When Microsoft asks to make a presentation, ask to see the beta - not a PowerPoint slideshow.

One suggested mix is 70% homegrown and 30% vendor presentations.


Entrepreneur centers are often willing to open up a facility so that they can show off their place to potential customers - and software folk are high on their list.

Don't make the meeting location dependent on any one person - if that person leaves, you're sunk.

Hotels, libraries and even shopping malls often have meeting rooms as well.


Several rules here. First, you have to ask. Despite the name, volunteers are usually RECRUITED! Second, realize this is a volunteer job, and volunteers will let you down. Depend on being let down - it's part of the game. Third, plan for succession. A lot of times, a group will get all fired up to start the group, and burn out 12 months later. One method used by some user groups is to have a Vice President who becomes President the following year - the group gains continuity. Another method is to have staggered two year terms. Fourth, you have to ask. People LOVE to be asked to help. What's the worst that can happen?
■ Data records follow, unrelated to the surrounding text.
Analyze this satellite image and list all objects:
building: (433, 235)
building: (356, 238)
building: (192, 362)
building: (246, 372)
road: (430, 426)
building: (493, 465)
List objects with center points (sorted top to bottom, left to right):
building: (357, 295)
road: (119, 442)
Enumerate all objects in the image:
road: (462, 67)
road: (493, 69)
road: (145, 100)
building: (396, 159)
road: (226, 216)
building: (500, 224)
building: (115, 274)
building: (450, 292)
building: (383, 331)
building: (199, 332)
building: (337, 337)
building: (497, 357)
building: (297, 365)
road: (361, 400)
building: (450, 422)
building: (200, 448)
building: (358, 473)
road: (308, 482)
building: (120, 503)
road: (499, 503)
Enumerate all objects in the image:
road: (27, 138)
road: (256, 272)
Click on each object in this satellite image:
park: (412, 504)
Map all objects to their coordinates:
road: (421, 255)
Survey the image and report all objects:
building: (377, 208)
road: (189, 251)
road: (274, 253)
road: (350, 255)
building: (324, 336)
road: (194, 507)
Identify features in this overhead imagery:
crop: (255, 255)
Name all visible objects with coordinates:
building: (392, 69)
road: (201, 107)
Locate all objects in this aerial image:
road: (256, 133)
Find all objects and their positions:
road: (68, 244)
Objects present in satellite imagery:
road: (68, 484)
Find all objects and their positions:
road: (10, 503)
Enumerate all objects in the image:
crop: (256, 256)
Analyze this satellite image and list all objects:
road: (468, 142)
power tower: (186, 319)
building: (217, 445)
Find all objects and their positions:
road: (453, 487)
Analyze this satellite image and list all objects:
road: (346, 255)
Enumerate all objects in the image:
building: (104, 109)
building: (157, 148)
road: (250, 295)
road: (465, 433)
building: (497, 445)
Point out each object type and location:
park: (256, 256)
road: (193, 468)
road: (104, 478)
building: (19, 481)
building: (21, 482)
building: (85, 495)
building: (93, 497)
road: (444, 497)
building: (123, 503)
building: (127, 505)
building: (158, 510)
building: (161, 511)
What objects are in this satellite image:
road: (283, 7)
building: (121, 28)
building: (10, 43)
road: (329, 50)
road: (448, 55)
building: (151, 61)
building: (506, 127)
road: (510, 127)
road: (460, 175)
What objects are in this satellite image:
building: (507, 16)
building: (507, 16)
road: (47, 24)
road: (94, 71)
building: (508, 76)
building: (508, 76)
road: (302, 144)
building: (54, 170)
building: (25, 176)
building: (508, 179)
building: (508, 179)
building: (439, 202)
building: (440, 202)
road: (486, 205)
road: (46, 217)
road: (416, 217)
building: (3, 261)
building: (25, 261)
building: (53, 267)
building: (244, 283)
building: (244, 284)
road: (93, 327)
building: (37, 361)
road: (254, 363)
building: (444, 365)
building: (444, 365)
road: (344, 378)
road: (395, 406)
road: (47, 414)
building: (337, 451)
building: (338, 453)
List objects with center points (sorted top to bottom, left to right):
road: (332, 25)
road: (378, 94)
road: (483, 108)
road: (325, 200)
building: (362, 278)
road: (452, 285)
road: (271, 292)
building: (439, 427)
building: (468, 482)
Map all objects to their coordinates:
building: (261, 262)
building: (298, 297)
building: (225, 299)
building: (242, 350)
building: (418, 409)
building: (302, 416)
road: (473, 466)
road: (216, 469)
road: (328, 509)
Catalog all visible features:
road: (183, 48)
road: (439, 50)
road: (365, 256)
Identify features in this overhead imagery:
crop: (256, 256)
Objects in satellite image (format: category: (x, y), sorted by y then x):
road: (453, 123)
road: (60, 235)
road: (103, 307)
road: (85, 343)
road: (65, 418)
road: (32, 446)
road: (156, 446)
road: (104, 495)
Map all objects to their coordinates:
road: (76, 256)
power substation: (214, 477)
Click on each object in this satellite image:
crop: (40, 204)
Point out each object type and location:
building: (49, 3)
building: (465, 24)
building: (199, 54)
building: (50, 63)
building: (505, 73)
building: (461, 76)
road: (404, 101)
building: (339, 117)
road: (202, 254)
They might say no.


Dues that groups charge run the gamut of free all the way through $50/year (or more). The more tightly focused on professional developers, the more likely people will be willing to pay more for the group.

Other Resources

Do not count on the Microsoft MindShare program to help you out. They might, but do not make your plans contingent on their support. Nearly every user group in the country has their own horror stories of repeated phone calls not being returned, promises being made and never kept, and so on.

To be fair, they've got far more work on their shoulders than they are physically able to do, but nonetheless, do not _count_ on them for anything. They tend to commit to more than they can do, and their time schedules often differ from ours. Theirs is a job - ours is a volunteer position, and the two don't always jive. They've got meetings and corporate politics and bureaucracy to deal with - returning Joe's phone call from someplace they've never heard of isn't always high on the list of their priorities.

Be patient, and accept any help they can provide graciously.


The APCUG (Association of PC User Groups) is a general user group support organization funded by many software industry heavyweights. Contact them at APCUG, 1730 M Street NW, Suite 700, Washington D.C. 20036.